*** DATASET CONTENT ***
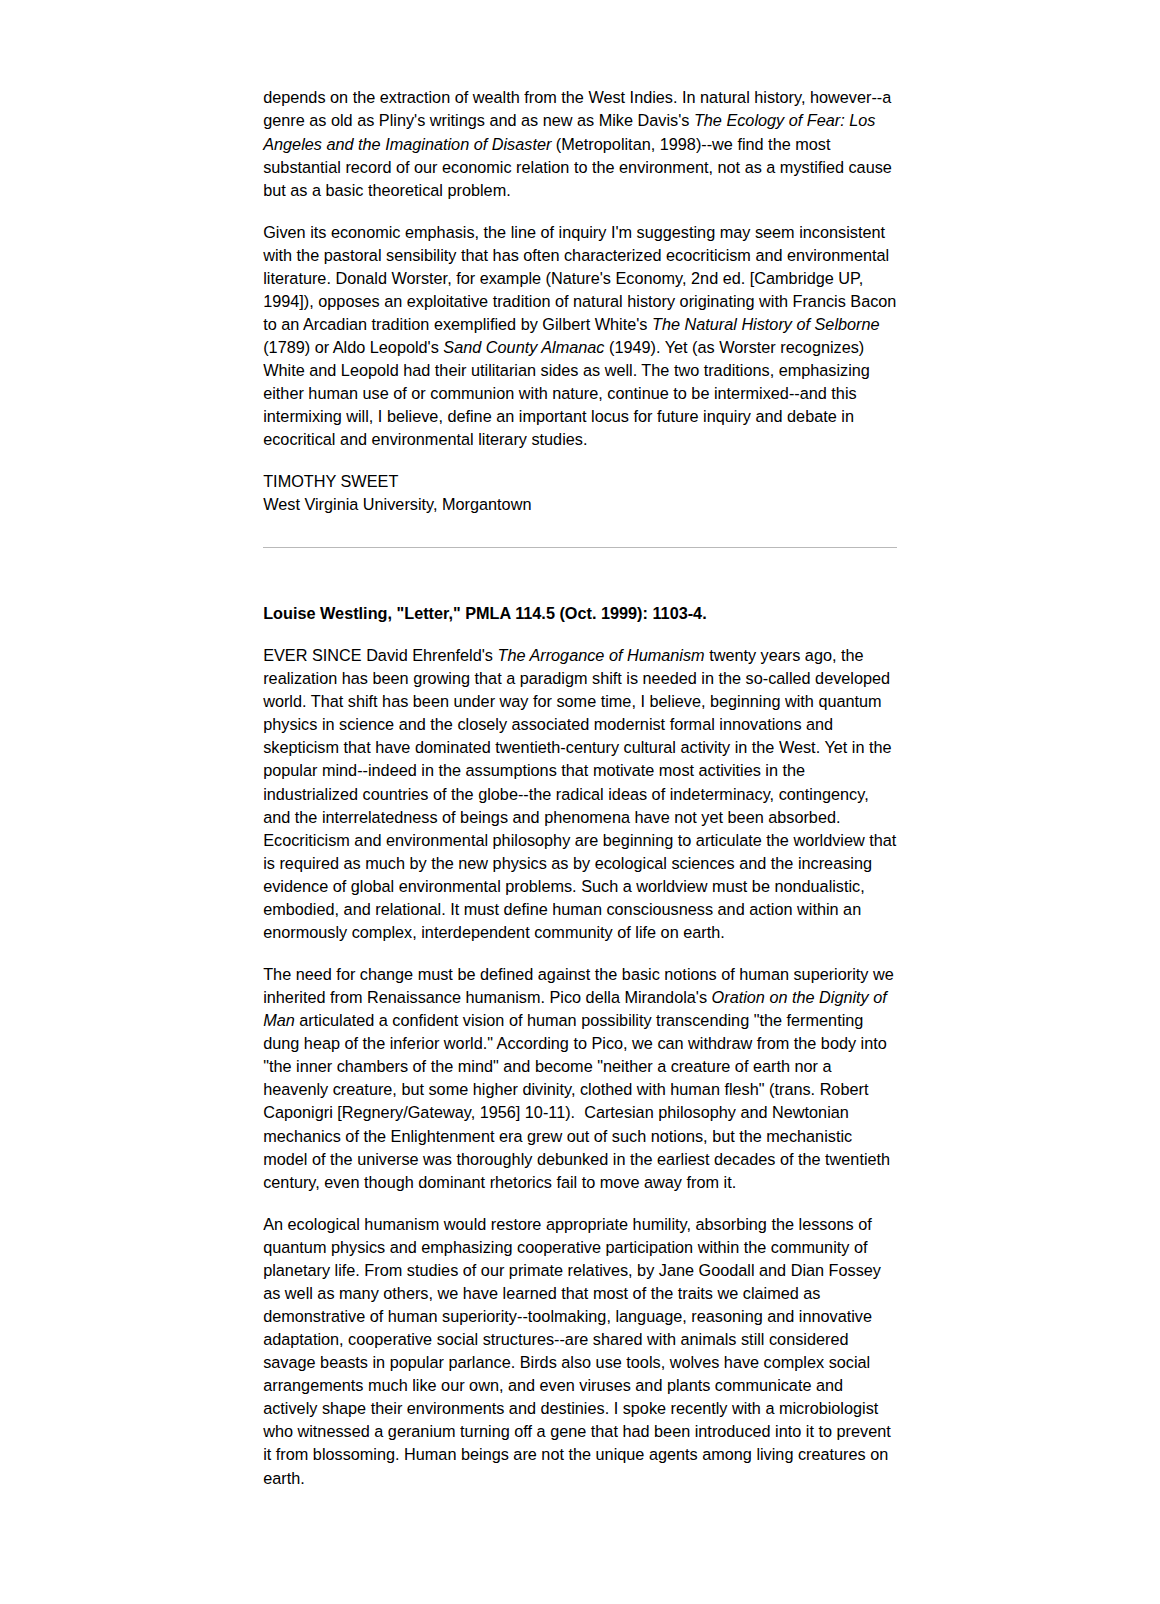depends on the extraction of wealth from the West Indies. In natural history, however--a genre as old as Pliny's writings and as new as Mike Davis's The Ecology of Fear: Los Angeles and the Imagination of Disaster (Metropolitan, 1998)--we find the most substantial record of our economic relation to the environment, not as a mystified cause but as a basic theoretical problem.
Given its economic emphasis, the line of inquiry I'm suggesting may seem inconsistent with the pastoral sensibility that has often characterized ecocriticism and environmental literature. Donald Worster, for example (Nature's Economy, 2nd ed. [Cambridge UP, 1994]), opposes an exploitative tradition of natural history originating with Francis Bacon to an Arcadian tradition exemplified by Gilbert White's The Natural History of Selborne (1789) or Aldo Leopold's Sand County Almanac (1949). Yet (as Worster recognizes) White and Leopold had their utilitarian sides as well. The two traditions, emphasizing either human use of or communion with nature, continue to be intermixed--and this intermixing will, I believe, define an important locus for future inquiry and debate in ecocritical and environmental literary studies.
TIMOTHY SWEET
West Virginia University, Morgantown
Louise Westling, "Letter," PMLA 114.5 (Oct. 1999): 1103-4.
EVER SINCE David Ehrenfeld's The Arrogance of Humanism twenty years ago, the realization has been growing that a paradigm shift is needed in the so-called developed world. That shift has been under way for some time, I believe, beginning with quantum physics in science and the closely associated modernist formal innovations and skepticism that have dominated twentieth-century cultural activity in the West. Yet in the popular mind--indeed in the assumptions that motivate most activities in the industrialized countries of the globe--the radical ideas of indeterminacy, contingency, and the interrelatedness of beings and phenomena have not yet been absorbed. Ecocriticism and environmental philosophy are beginning to articulate the worldview that is required as much by the new physics as by ecological sciences and the increasing evidence of global environmental problems. Such a worldview must be nondualistic, embodied, and relational. It must define human consciousness and action within an enormously complex, interdependent community of life on earth.
The need for change must be defined against the basic notions of human superiority we inherited from Renaissance humanism. Pico della Mirandola's Oration on the Dignity of Man articulated a confident vision of human possibility transcending "the fermenting dung heap of the inferior world." According to Pico, we can withdraw from the body into "the inner chambers of the mind" and become "neither a creature of earth nor a heavenly creature, but some higher divinity, clothed with human flesh" (trans. Robert Caponigri [Regnery/Gateway, 1956] 10-11). Cartesian philosophy and Newtonian mechanics of the Enlightenment era grew out of such notions, but the mechanistic model of the universe was thoroughly debunked in the earliest decades of the twentieth century, even though dominant rhetorics fail to move away from it.
An ecological humanism would restore appropriate humility, absorbing the lessons of quantum physics and emphasizing cooperative participation within the community of planetary life. From studies of our primate relatives, by Jane Goodall and Dian Fossey as well as many others, we have learned that most of the traits we claimed as demonstrative of human superiority--toolmaking, language, reasoning and innovative adaptation, cooperative social structures--are shared with animals still considered savage beasts in popular parlance. Birds also use tools, wolves have complex social arrangements much like our own, and even viruses and plants communicate and actively shape their environments and destinies. I spoke recently with a microbiologist who witnessed a geranium turning off a gene that had been introduced into it to prevent it from blossoming. Human beings are not the unique agents among living creatures on earth.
*** End of DATASET CONTENT ***
- WHAT YOU WILL DO -
Output the material above exactly, but only from the line that carries "TIMOTHY SWEET" through the line that carries "EVER SINCE David".

- EXERCISE OUTPUT -
TIMOTHY SWEET
West Virginia University, Morgantown
Louise Westling, "Letter," PMLA 114.5 (Oct. 1999): 1103-4.
EVER SINCE David Ehrenfeld's The Arrogance of Humanism twenty years ago, the realization has been growing that a paradigm shift is needed in the so-called developed world. That shift has been under way for some time, I believe, beginning with quantum physics in science and the closely associated modernist formal innovations and skepticism that have dominated twentieth-century cultural activity in the West. Yet in the popular mind--indeed in the assumptions that motivate most activities in the industrialized countries of the globe--the radical ideas of indeterminacy, contingency, and the interrelatedness of beings and phenomena have not yet been absorbed. Ecocriticism and environmental philosophy are beginning to articulate the worldview that is required as much by the new physics as by ecological sciences and the increasing evidence of global environmental problems. Such a worldview must be nondualistic, embodied, and relational. It must define human consciousness and action within an enormously complex, interdependent community of life on earth.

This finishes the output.